EXERCISE: Pictures are to be left out, and the rest of the records reproduced exactly.

RECORDS:
═══
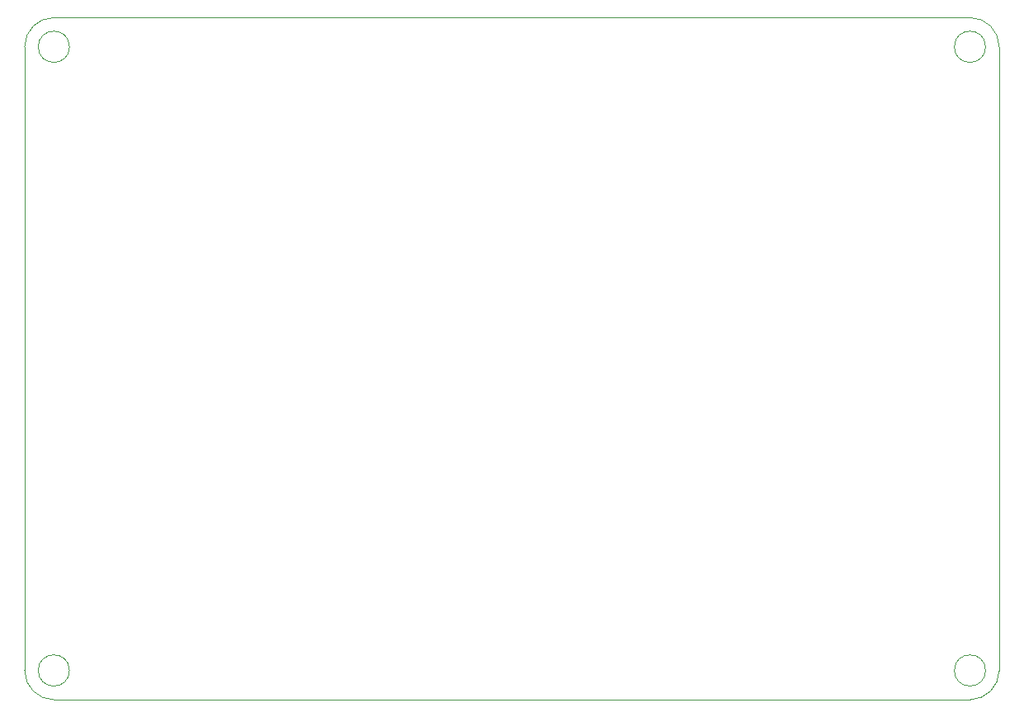
<source format=gbr>
%TF.GenerationSoftware,KiCad,Pcbnew,8.0.3-8.0.3-0~ubuntu20.04.1*%
%TF.CreationDate,2025-01-28T06:06:15-03:00*%
%TF.ProjectId,hv_pulse_generator,68765f70-756c-4736-955f-67656e657261,rev?*%
%TF.SameCoordinates,Original*%
%TF.FileFunction,Profile,NP*%
%FSLAX46Y46*%
G04 Gerber Fmt 4.6, Leading zero omitted, Abs format (unit mm)*
G04 Created by KiCad (PCBNEW 8.0.3-8.0.3-0~ubuntu20.04.1) date 2025-01-28 06:06:15*
%MOMM*%
%LPD*%
G01*
G04 APERTURE LIST*
%TA.AperFunction,Profile*%
%ADD10C,0.050000*%
%TD*%
G04 APERTURE END LIST*
D10*
X54600000Y-66000000D02*
G75*
G02*
X51400000Y-66000000I-1600000J0D01*
G01*
X51400000Y-66000000D02*
G75*
G02*
X54600000Y-66000000I1600000J0D01*
G01*
X148600000Y-66000000D02*
G75*
G02*
X145400000Y-66000000I-1600000J0D01*
G01*
X145400000Y-66000000D02*
G75*
G02*
X148600000Y-66000000I1600000J0D01*
G01*
X53000000Y-133000000D02*
G75*
G02*
X50000000Y-130000000I0J3000000D01*
G01*
X148600000Y-130000000D02*
G75*
G02*
X145400000Y-130000000I-1600000J0D01*
G01*
X145400000Y-130000000D02*
G75*
G02*
X148600000Y-130000000I1600000J0D01*
G01*
X147000000Y-63000000D02*
X53000000Y-63000000D01*
X54600000Y-130000000D02*
G75*
G02*
X51400000Y-130000000I-1600000J0D01*
G01*
X51400000Y-130000000D02*
G75*
G02*
X54600000Y-130000000I1600000J0D01*
G01*
X50000000Y-66000000D02*
X50000000Y-130000000D01*
X150000000Y-130000000D02*
G75*
G02*
X147000000Y-133000000I-3000000J0D01*
G01*
X50000000Y-66000000D02*
G75*
G02*
X53000000Y-63000000I3000000J0D01*
G01*
X53000000Y-133000000D02*
X147000000Y-133000000D01*
X150000000Y-130000000D02*
X150000000Y-66000000D01*
X147000000Y-63000000D02*
G75*
G02*
X150000000Y-66000000I0J-3000000D01*
G01*
M02*

</source>
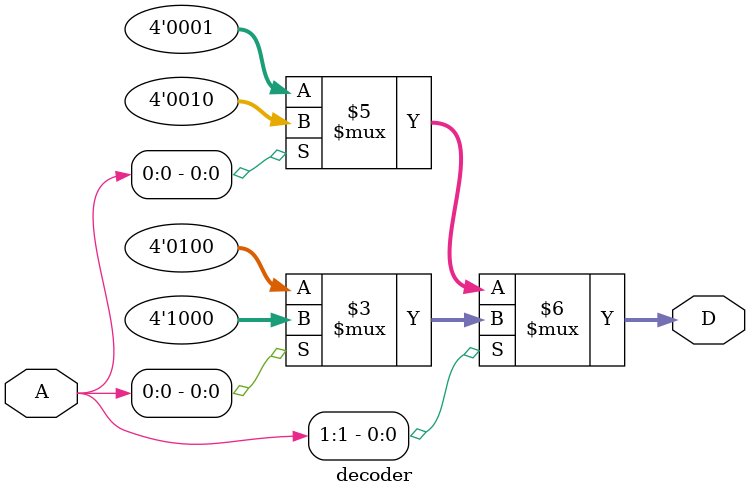
<source format=v>
module decoder (
    input  [1:0] A,  // 2-bit input
    output [3:0] D   // 4-bit output
);
    /*
    // Conditional assignments for each output bit
    assign D[0] = (A == 2'b00) ? 1'b1 : 1'b0;
    assign D[1] = (A == 2'b01) ? 1'b1 : 1'b0;
    assign D[2] = (A == 2'b10) ? 1'b1 : 1'b0;
    assign D[3] = (A == 2'b11) ? 1'b1 : 1'b0;
    */

    // Assign output based on A[1] first, then A[0]
    assign D = (A[1] == 1'b1) ? ((A[0] == 1'b1) ? 4'b1000 : 4'b0100) :
               ((A[0] == 1'b1) ? 4'b0010 : 4'b0001);
    
endmodule

</source>
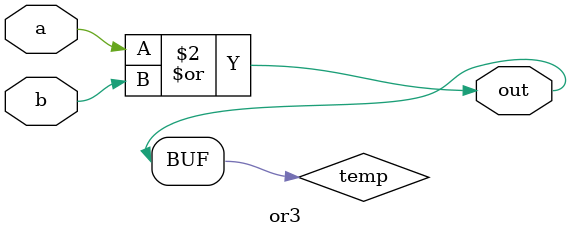
<source format=v>
module or3 (
  input a,
  input b,
  output out
);

    reg temp;
    always @(*) begin
        temp = a | b;
    end
    
    assign out = temp;
endmodule
</source>
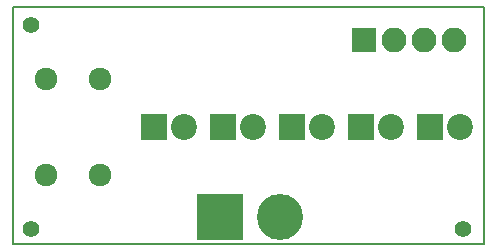
<source format=gbr>
%TF.GenerationSoftware,KiCad,Pcbnew,(5.0.0)*%
%TF.CreationDate,2019-10-30T12:42:45-05:00*%
%TF.ProjectId,Light-Up Hat,4C696768742D5570204861742E6B6963,rev?*%
%TF.SameCoordinates,Original*%
%TF.FileFunction,Soldermask,Bot*%
%TF.FilePolarity,Negative*%
%FSLAX46Y46*%
G04 Gerber Fmt 4.6, Leading zero omitted, Abs format (unit mm)*
G04 Created by KiCad (PCBNEW (5.0.0)) date 10/30/19 12:42:45*
%MOMM*%
%LPD*%
G01*
G04 APERTURE LIST*
%ADD10C,0.200000*%
%ADD11C,1.400000*%
%ADD12R,3.900120X3.900120*%
%ADD13C,3.900120*%
%ADD14R,2.200000X2.200000*%
%ADD15C,2.200000*%
%ADD16R,2.100000X2.100000*%
%ADD17O,2.100000X2.100000*%
%ADD18C,1.924000*%
G04 APERTURE END LIST*
D10*
X124460000Y-111506000D02*
X124460000Y-91440000D01*
X164338000Y-111506000D02*
X124460000Y-111506000D01*
X164338000Y-91440000D02*
X164338000Y-111506000D01*
X124460000Y-91440000D02*
X164338000Y-91440000D01*
D11*
X162560000Y-110236000D03*
X125984000Y-110236000D03*
D12*
X141986000Y-109220000D03*
D13*
X147066000Y-109220000D03*
D14*
X136398000Y-101600000D03*
D15*
X138938000Y-101600000D03*
X144780000Y-101600000D03*
D14*
X142240000Y-101600000D03*
X148082000Y-101600000D03*
D15*
X150622000Y-101600000D03*
X156464000Y-101600000D03*
D14*
X153924000Y-101600000D03*
X159766000Y-101600000D03*
D15*
X162306000Y-101600000D03*
D16*
X154178000Y-94234000D03*
D17*
X156718000Y-94234000D03*
X159258000Y-94234000D03*
X161798000Y-94234000D03*
D18*
X127254000Y-105664000D03*
X127254000Y-97536000D03*
X131826000Y-105664000D03*
X131826000Y-97536000D03*
D11*
X125984000Y-92964000D03*
M02*

</source>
═══
RESPONSE:
<source format=gbr>
%TF.GenerationSoftware,KiCad,Pcbnew,8.0.3-8.0.3-0~ubuntu20.04.1*%
%TF.CreationDate,2025-01-28T06:06:15-03:00*%
%TF.ProjectId,hv_pulse_generator,68765f70-756c-4736-955f-67656e657261,rev?*%
%TF.SameCoordinates,Original*%
%TF.FileFunction,Profile,NP*%
%FSLAX46Y46*%
G04 Gerber Fmt 4.6, Leading zero omitted, Abs format (unit mm)*
G04 Created by KiCad (PCBNEW 8.0.3-8.0.3-0~ubuntu20.04.1) date 2025-01-28 06:06:15*
%MOMM*%
%LPD*%
G01*
G04 APERTURE LIST*
%TA.AperFunction,Profile*%
%ADD10C,0.050000*%
%TD*%
G04 APERTURE END LIST*
D10*
X54600000Y-66000000D02*
G75*
G02*
X51400000Y-66000000I-1600000J0D01*
G01*
X51400000Y-66000000D02*
G75*
G02*
X54600000Y-66000000I1600000J0D01*
G01*
X148600000Y-66000000D02*
G75*
G02*
X145400000Y-66000000I-1600000J0D01*
G01*
X145400000Y-66000000D02*
G75*
G02*
X148600000Y-66000000I1600000J0D01*
G01*
X53000000Y-133000000D02*
G75*
G02*
X50000000Y-130000000I0J3000000D01*
G01*
X148600000Y-130000000D02*
G75*
G02*
X145400000Y-130000000I-1600000J0D01*
G01*
X145400000Y-130000000D02*
G75*
G02*
X148600000Y-130000000I1600000J0D01*
G01*
X147000000Y-63000000D02*
X53000000Y-63000000D01*
X54600000Y-130000000D02*
G75*
G02*
X51400000Y-130000000I-1600000J0D01*
G01*
X51400000Y-130000000D02*
G75*
G02*
X54600000Y-130000000I1600000J0D01*
G01*
X50000000Y-66000000D02*
X50000000Y-130000000D01*
X150000000Y-130000000D02*
G75*
G02*
X147000000Y-133000000I-3000000J0D01*
G01*
X50000000Y-66000000D02*
G75*
G02*
X53000000Y-63000000I3000000J0D01*
G01*
X53000000Y-133000000D02*
X147000000Y-133000000D01*
X150000000Y-130000000D02*
X150000000Y-66000000D01*
X147000000Y-63000000D02*
G75*
G02*
X150000000Y-66000000I0J-3000000D01*
G01*
M02*

</source>
<source format=v>
module decoder (
    input  [1:0] A,  // 2-bit input
    output [3:0] D   // 4-bit output
);
    /*
    // Conditional assignments for each output bit
    assign D[0] = (A == 2'b00) ? 1'b1 : 1'b0;
    assign D[1] = (A == 2'b01) ? 1'b1 : 1'b0;
    assign D[2] = (A == 2'b10) ? 1'b1 : 1'b0;
    assign D[3] = (A == 2'b11) ? 1'b1 : 1'b0;
    */

    // Assign output based on A[1] first, then A[0]
    assign D = (A[1] == 1'b1) ? ((A[0] == 1'b1) ? 4'b1000 : 4'b0100) :
               ((A[0] == 1'b1) ? 4'b0010 : 4'b0001);
    
endmodule

</source>
<source format=v>
module or3 (
  input a,
  input b,
  output out
);

    reg temp;
    always @(*) begin
        temp = a | b;
    end
    
    assign out = temp;
endmodule
</source>
<source format=gbr>
%TF.GenerationSoftware,KiCad,Pcbnew,(5.0.0)*%
%TF.CreationDate,2019-10-30T12:42:45-05:00*%
%TF.ProjectId,Light-Up Hat,4C696768742D5570204861742E6B6963,rev?*%
%TF.SameCoordinates,Original*%
%TF.FileFunction,Soldermask,Bot*%
%TF.FilePolarity,Negative*%
%FSLAX46Y46*%
G04 Gerber Fmt 4.6, Leading zero omitted, Abs format (unit mm)*
G04 Created by KiCad (PCBNEW (5.0.0)) date 10/30/19 12:42:45*
%MOMM*%
%LPD*%
G01*
G04 APERTURE LIST*
%ADD10C,0.200000*%
%ADD11C,1.400000*%
%ADD12R,3.900120X3.900120*%
%ADD13C,3.900120*%
%ADD14R,2.200000X2.200000*%
%ADD15C,2.200000*%
%ADD16R,2.100000X2.100000*%
%ADD17O,2.100000X2.100000*%
%ADD18C,1.924000*%
G04 APERTURE END LIST*
D10*
X124460000Y-111506000D02*
X124460000Y-91440000D01*
X164338000Y-111506000D02*
X124460000Y-111506000D01*
X164338000Y-91440000D02*
X164338000Y-111506000D01*
X124460000Y-91440000D02*
X164338000Y-91440000D01*
D11*
X162560000Y-110236000D03*
X125984000Y-110236000D03*
D12*
X141986000Y-109220000D03*
D13*
X147066000Y-109220000D03*
D14*
X136398000Y-101600000D03*
D15*
X138938000Y-101600000D03*
X144780000Y-101600000D03*
D14*
X142240000Y-101600000D03*
X148082000Y-101600000D03*
D15*
X150622000Y-101600000D03*
X156464000Y-101600000D03*
D14*
X153924000Y-101600000D03*
X159766000Y-101600000D03*
D15*
X162306000Y-101600000D03*
D16*
X154178000Y-94234000D03*
D17*
X156718000Y-94234000D03*
X159258000Y-94234000D03*
X161798000Y-94234000D03*
D18*
X127254000Y-105664000D03*
X127254000Y-97536000D03*
X131826000Y-105664000D03*
X131826000Y-97536000D03*
D11*
X125984000Y-92964000D03*
M02*

</source>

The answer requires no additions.